The collision happened on the northbound carriageway of the M40 between Junction 6 (Watlington) and Junction 8A (Oxford).

Both men and 87 year old Olive Howard, a passenger in Mr Norton’s vehicle, died in the crash.

An inquest in Oxford heard that Mr Norton travelled south on the northbound carriageway for about four miles before the accident.

At the inquest Oxfordshire Coroner, Darren Salter, read witness statements describing cars flashing their lights, using their horns and swerving to avoid the Subaru. The coroner said that Mr Norton continued in the third lane of the motorway between junctions six and seven, driving at speeds of between 60mph and 70mph with no attempt to stop or slow down.

The Coroner told the hearing at Oxford Coroner’s Court that according to friends Mr Norton, who lived with Mrs Howard in High Wycombe, had been acting confused in the days leading up to the fatal crash.

A few days before the fatal accident, on Wednesday 10th October 2018, Mr Norton had also been involved in a collision with a parked car in High Wycombe.

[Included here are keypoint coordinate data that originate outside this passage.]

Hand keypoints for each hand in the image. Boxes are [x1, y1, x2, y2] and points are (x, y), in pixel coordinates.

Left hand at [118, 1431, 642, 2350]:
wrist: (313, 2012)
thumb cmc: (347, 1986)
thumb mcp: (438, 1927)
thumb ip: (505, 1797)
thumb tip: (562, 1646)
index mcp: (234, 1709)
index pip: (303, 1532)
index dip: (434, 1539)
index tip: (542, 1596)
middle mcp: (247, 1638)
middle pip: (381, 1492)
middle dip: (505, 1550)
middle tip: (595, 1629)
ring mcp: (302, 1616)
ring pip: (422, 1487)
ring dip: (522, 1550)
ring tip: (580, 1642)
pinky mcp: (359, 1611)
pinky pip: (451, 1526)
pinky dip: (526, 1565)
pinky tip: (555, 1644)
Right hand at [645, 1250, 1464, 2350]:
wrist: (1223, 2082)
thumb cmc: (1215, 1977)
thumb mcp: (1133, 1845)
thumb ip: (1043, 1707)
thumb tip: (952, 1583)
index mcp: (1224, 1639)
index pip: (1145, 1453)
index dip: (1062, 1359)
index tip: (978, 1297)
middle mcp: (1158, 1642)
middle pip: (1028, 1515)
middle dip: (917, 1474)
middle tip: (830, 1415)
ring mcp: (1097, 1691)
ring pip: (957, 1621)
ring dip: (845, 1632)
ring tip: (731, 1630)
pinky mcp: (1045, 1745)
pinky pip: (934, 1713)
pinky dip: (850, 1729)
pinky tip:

When the owner of the parked car reported the collision to the police he said Mr Norton was ‘not fit to drive’.

Three years before the fatal wrong way crash Mr Norton was diagnosed with bladder cancer. The Coroner said that a post-mortem examination following the fatal accident showed the cancer had spread to Mr Norton’s brain.

The Coroner said this could have caused ‘impaired cognitive function’ such as making it harder for Mr Norton to recognise hazards.

However in February 2019, at the same junction, another driver joined the M40 motorway in the wrong direction. New temporary signs have since been installed.

The Coroner said he would write to Highways England and Oxfordshire County Council to ask what permanent measures would be put in place at the junction.

The way Thames Valley Police had handled the earlier complaint into Mr Norton’s driving was investigated by the Independent Office for Police Complaints who determined that Thames Valley Police had followed proper procedures.